## What you have to do
Using the listing below, say how many lines have the string "elbow" in them, giving the number alone.

## Task inputs
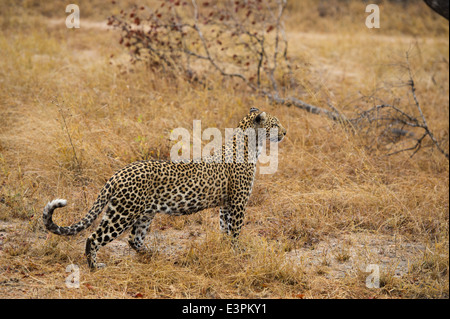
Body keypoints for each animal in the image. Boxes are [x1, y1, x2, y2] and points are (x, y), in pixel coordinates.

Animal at [43, 108, 288, 270]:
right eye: (275, 124)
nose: (285, 132)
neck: (251, 146)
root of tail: (117, 174)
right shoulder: (238, 203)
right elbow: (235, 230)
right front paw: (237, 252)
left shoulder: (226, 205)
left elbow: (224, 230)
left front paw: (226, 249)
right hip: (123, 212)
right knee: (94, 237)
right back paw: (95, 266)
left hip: (144, 213)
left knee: (134, 239)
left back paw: (154, 255)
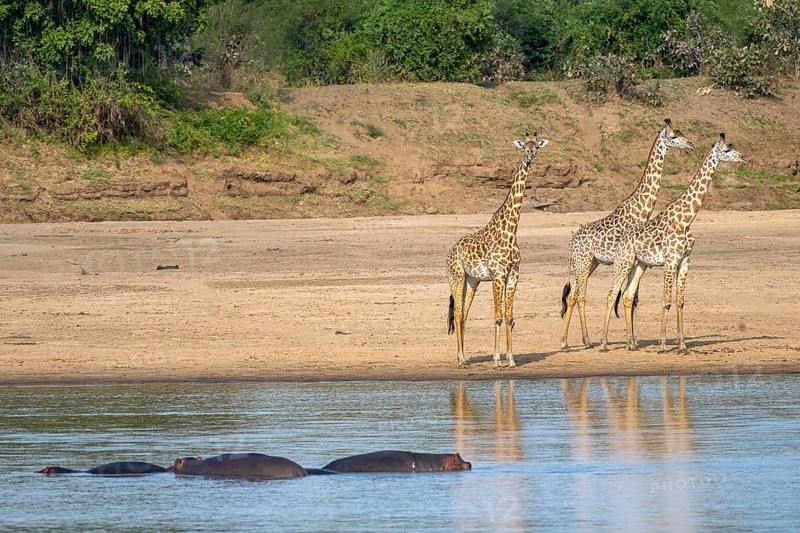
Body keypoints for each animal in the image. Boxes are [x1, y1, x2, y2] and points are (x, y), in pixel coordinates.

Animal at [446, 132, 550, 368]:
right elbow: (498, 317)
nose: (529, 157)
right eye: (524, 146)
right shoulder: (497, 275)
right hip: (456, 277)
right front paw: (496, 360)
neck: (511, 230)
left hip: (471, 280)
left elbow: (509, 317)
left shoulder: (513, 274)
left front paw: (510, 359)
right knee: (457, 314)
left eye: (537, 146)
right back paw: (461, 359)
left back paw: (462, 357)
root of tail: (450, 252)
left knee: (464, 314)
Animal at [559, 119, 695, 350]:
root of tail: (570, 241)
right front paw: (631, 340)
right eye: (674, 136)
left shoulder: (638, 261)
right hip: (583, 262)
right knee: (580, 295)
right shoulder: (632, 259)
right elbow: (629, 297)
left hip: (588, 263)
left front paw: (634, 340)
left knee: (572, 295)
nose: (691, 145)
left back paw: (565, 341)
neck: (641, 209)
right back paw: (587, 341)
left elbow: (633, 298)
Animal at [599, 133, 746, 353]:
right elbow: (666, 301)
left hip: (639, 265)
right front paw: (662, 344)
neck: (686, 219)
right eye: (727, 149)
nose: (744, 157)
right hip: (623, 262)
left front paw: (682, 344)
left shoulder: (685, 260)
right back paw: (604, 344)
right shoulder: (670, 260)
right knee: (611, 294)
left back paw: (631, 344)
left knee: (627, 295)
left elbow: (680, 301)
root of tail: (622, 238)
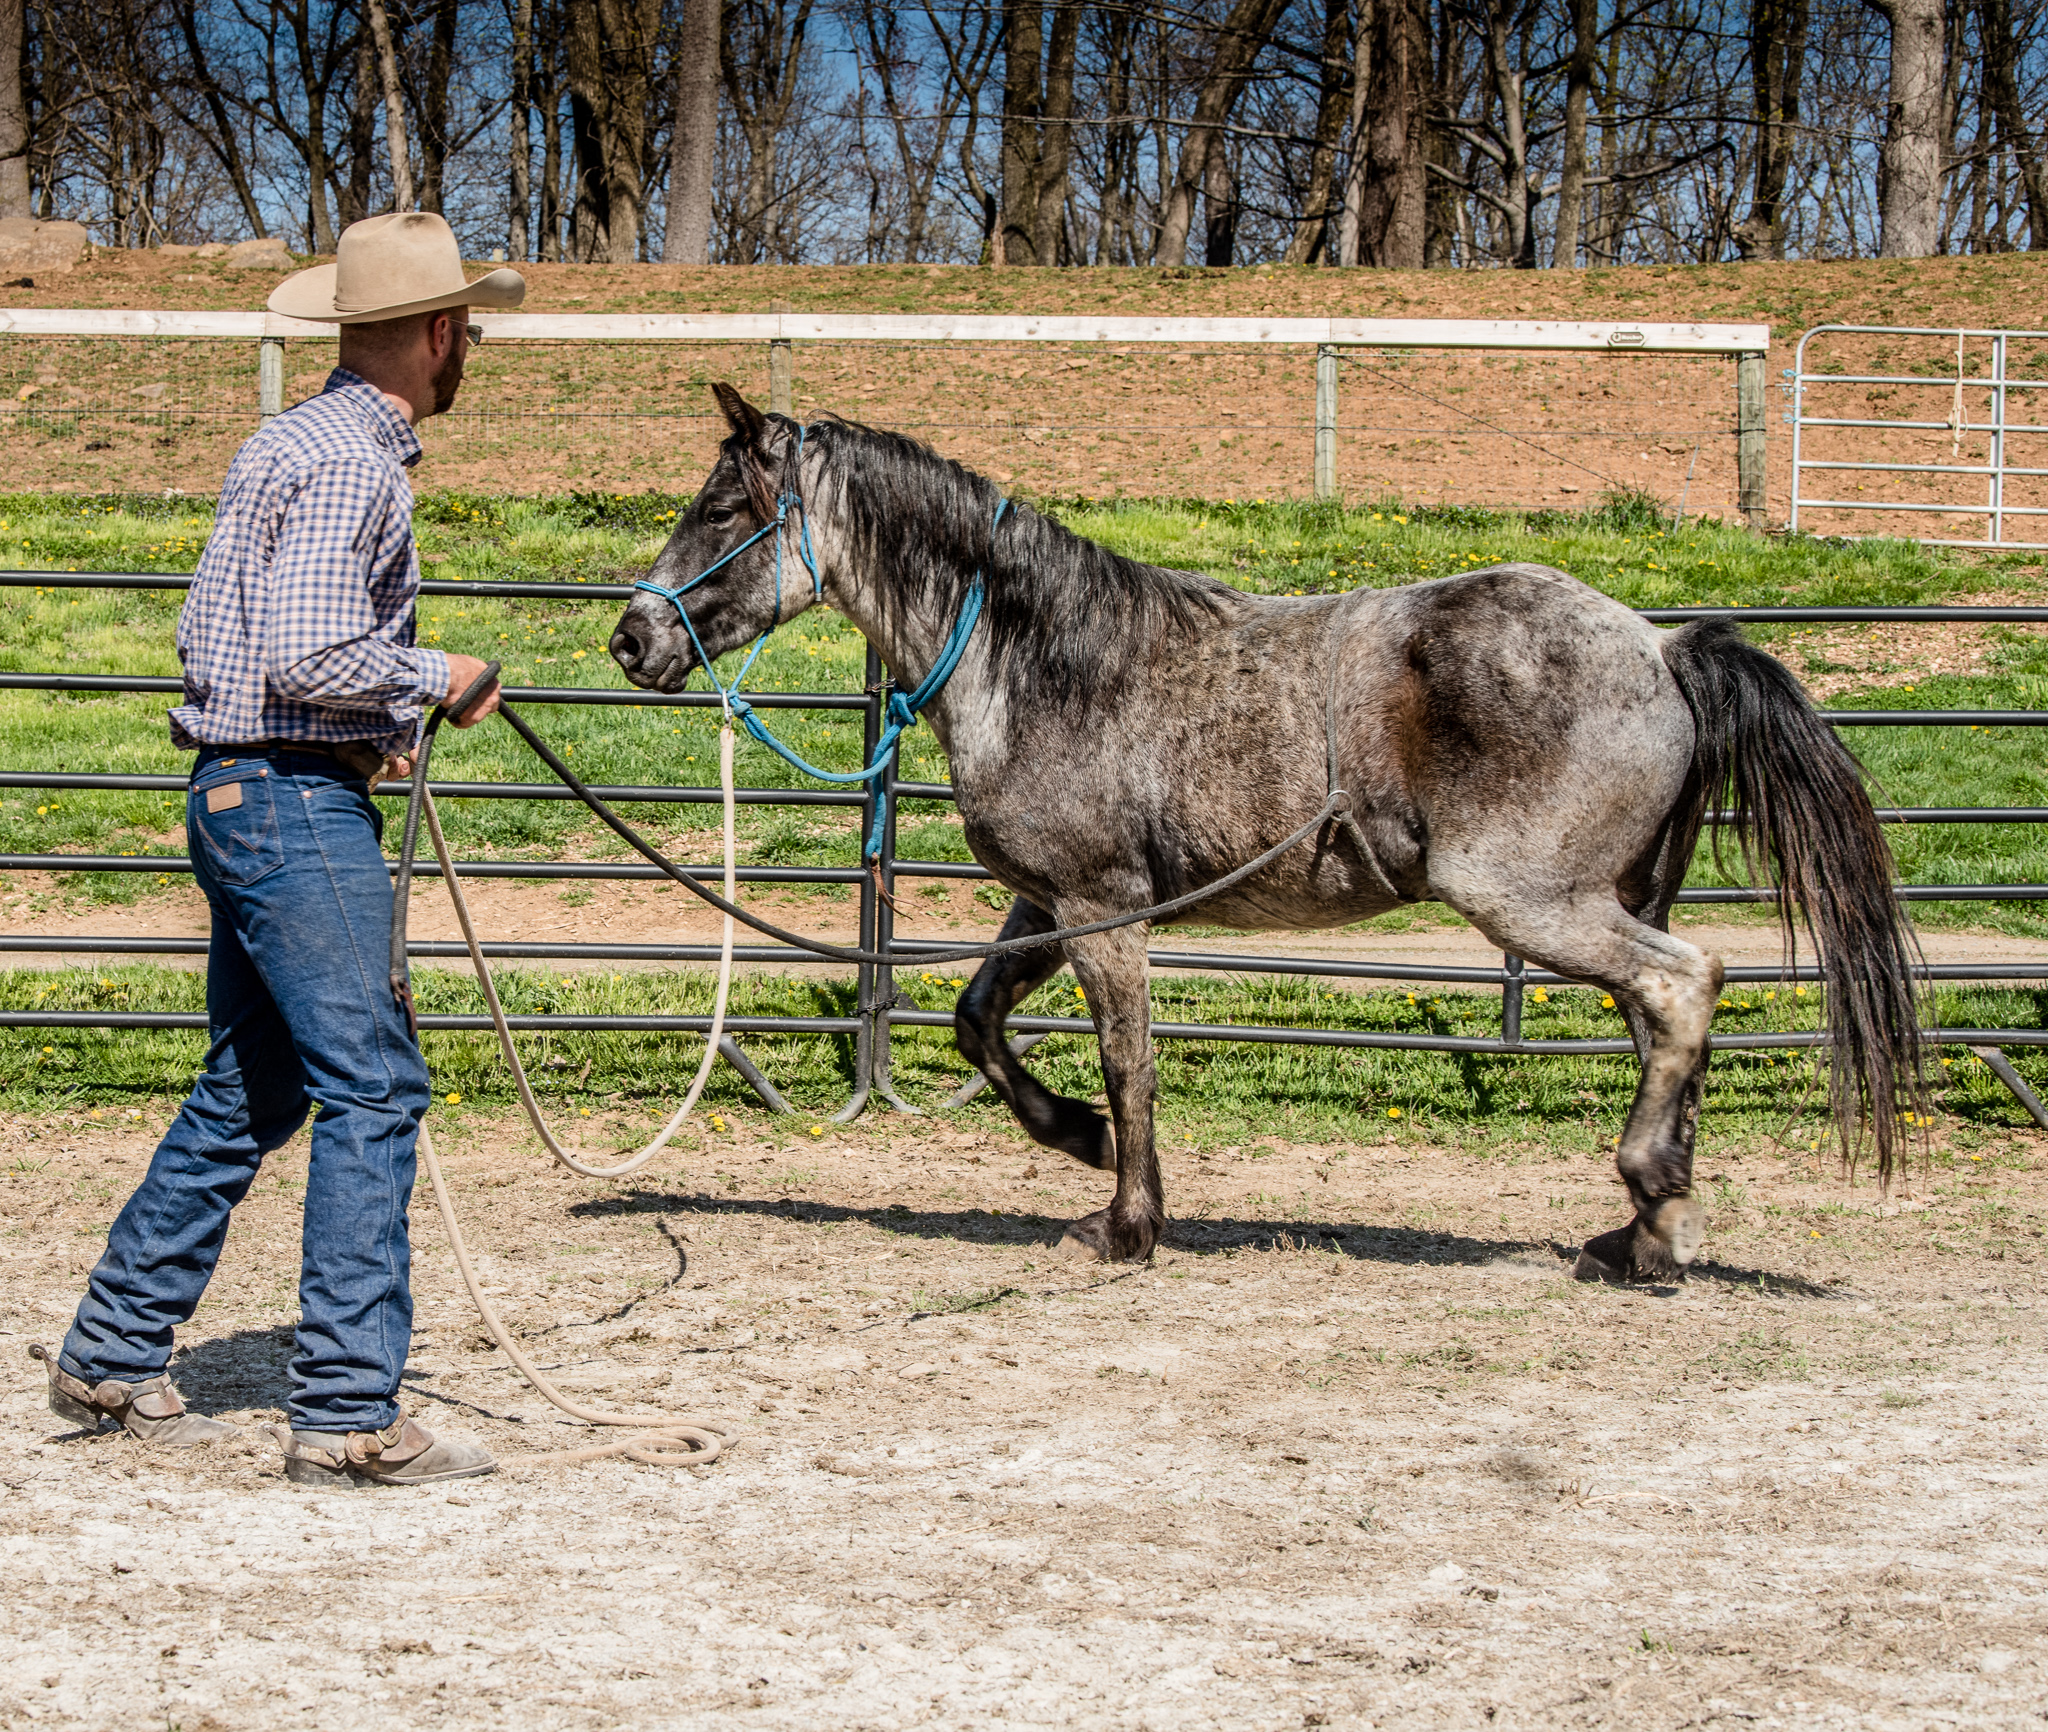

## Output below
8